Integrating Computational Thinking in your classroom: a practical workshop
Material: presentation (pdf)
During this workshop you will be presented with examples from the CT in Context project to show how CT can be integrated in concrete lessons about subjects such as biology or languages. You will collaborate with colleagues in developing integrated lesson material for your subject. We will focus on unplugged approaches (e.g. decision trees) as well as digital/plugged approaches (e.g., digital storytelling).
14:45 - 15:15 Break
15:15 - 16:00 Closing panel Computational thinking in educational practice: opportunities, main obstacles and their possible solutions, by Jos Tolboom (Dutch/English)
Computational thinking in educational practice: opportunities, main obstacles and their possible solutions
The two NRO projects on computational thinking that are being completed today have involved intensive collaboration with teachers.
Opportunities were demonstrated and exploited. But of course problems surfaced, even of an unforeseen nature.
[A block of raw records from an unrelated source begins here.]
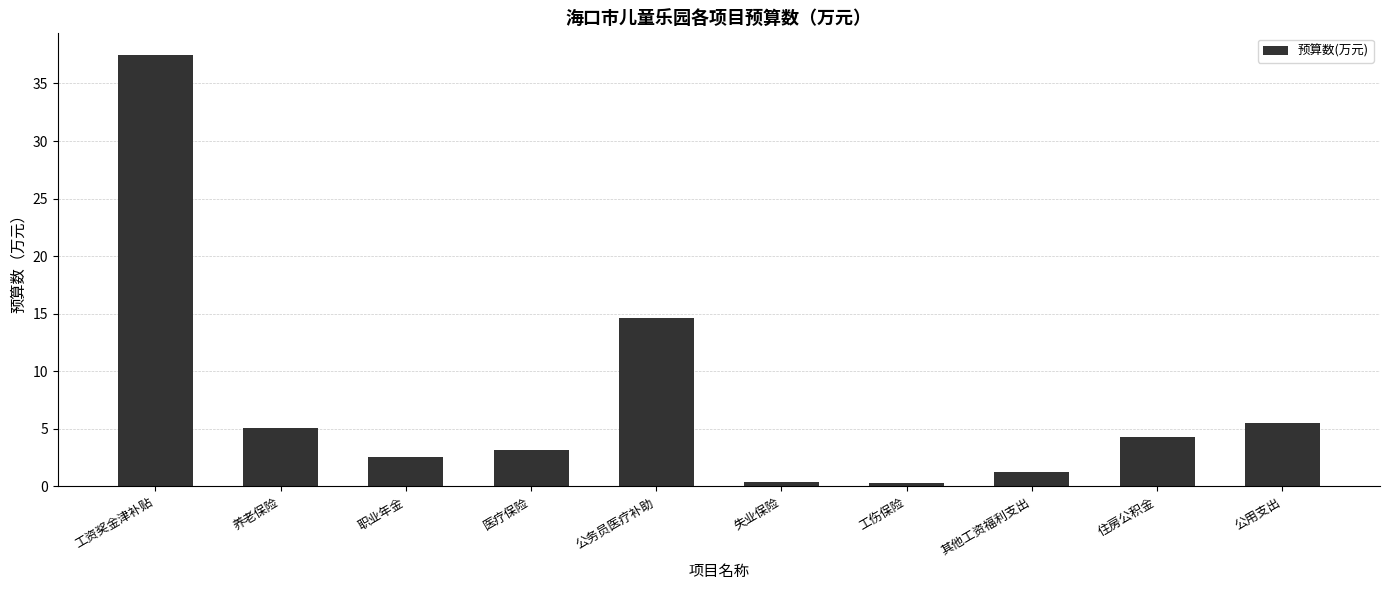

What is the label of the 7th bar from the left?

工伤保险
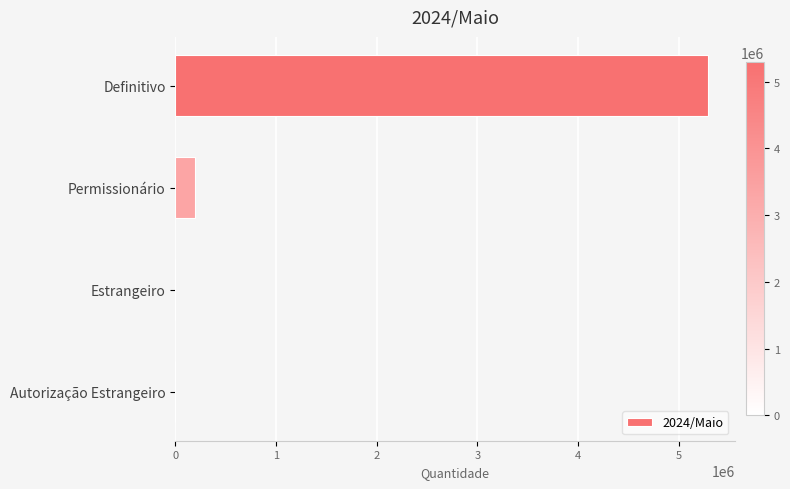

Which has a higher value, Definitivo or Permissionário?

Definitivo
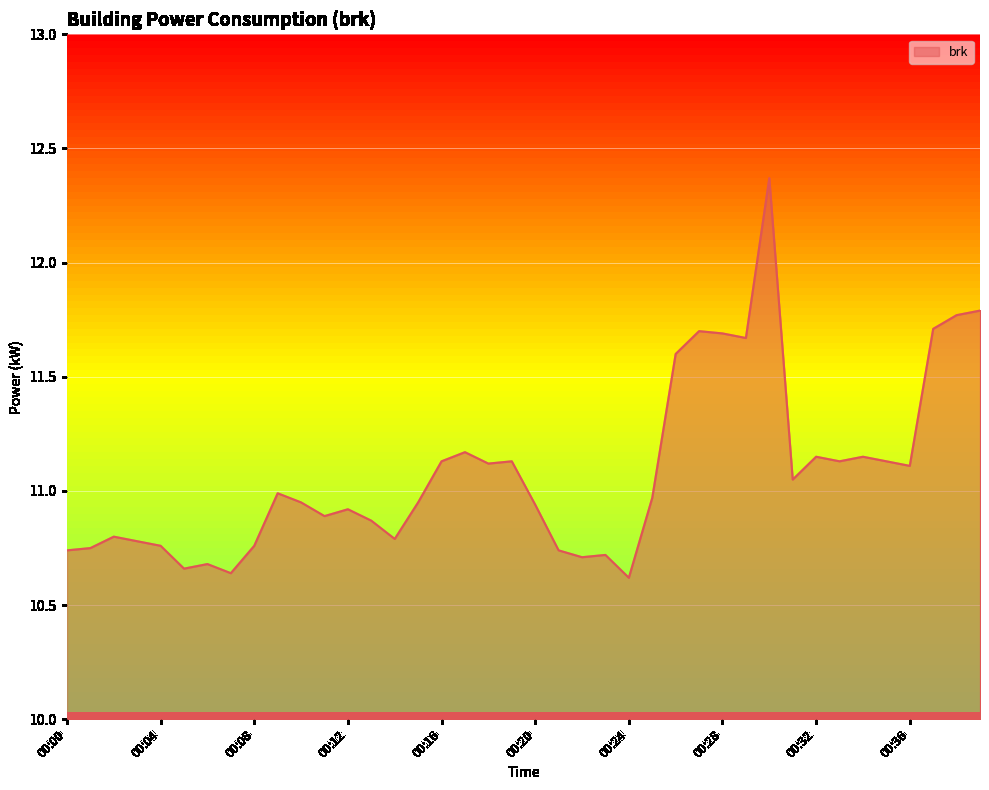

At which category does the chart reach its minimum across all series?

00:24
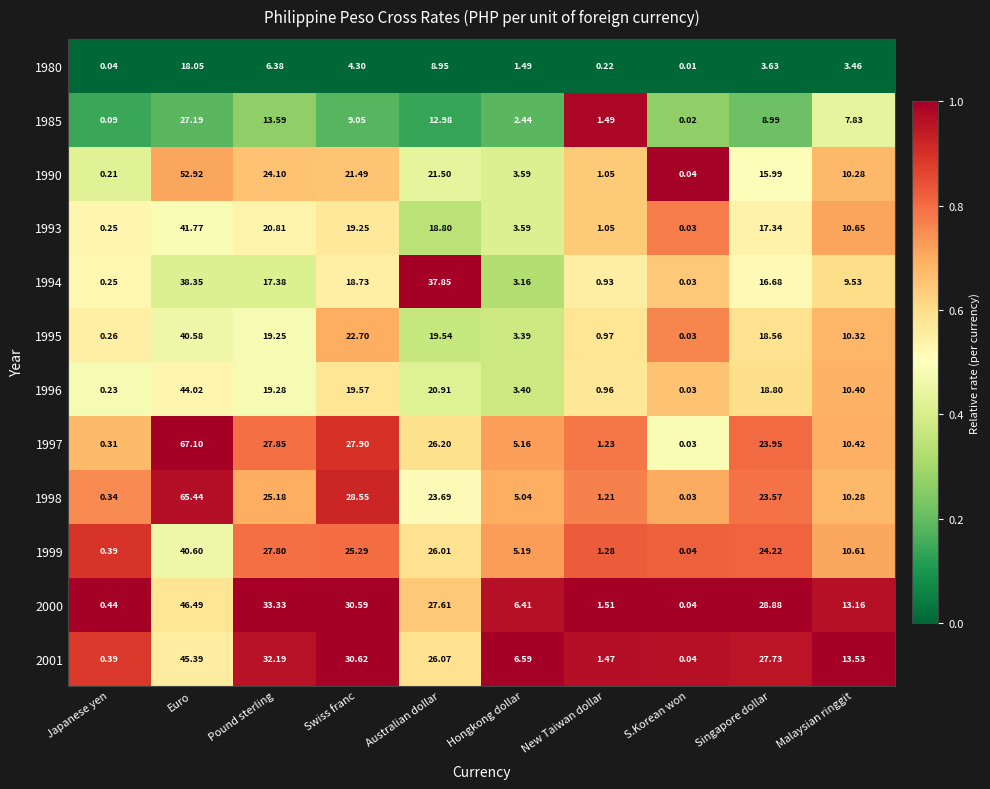

Is the value of 1996 at Singapore dollar greater than the value of 1997 at Euro?

No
How were the opportunities experienced, how were the problems solved? What are the implications for the curriculum? What does the research agenda look like after these projects?
A panel consisting of:
- Juan Dominguez, math and physics teacher at Willem de Zwijger College in Bussum
- Thijs Goedegebure, lecturer in biology at Openbaar Onderwijs Groningen
- Ramon Moorlag, computer science teacher Ds. Pierson College in 's-Hertogenbosch
- Natasa Grgurina, curriculum developer digital literacy SLO
- Erik Barendsen, professor of science didactics Radboud University and professor of computer science didactics Open University
discusses the above issues. And, of course, the audience may also have a say.
This conference was organized by two projects: NRO-CMT on CT in mathematics education, led by Utrecht University’s Freudenthal Institute, and CT in Context on CT in different school subjects, led by Radboud University.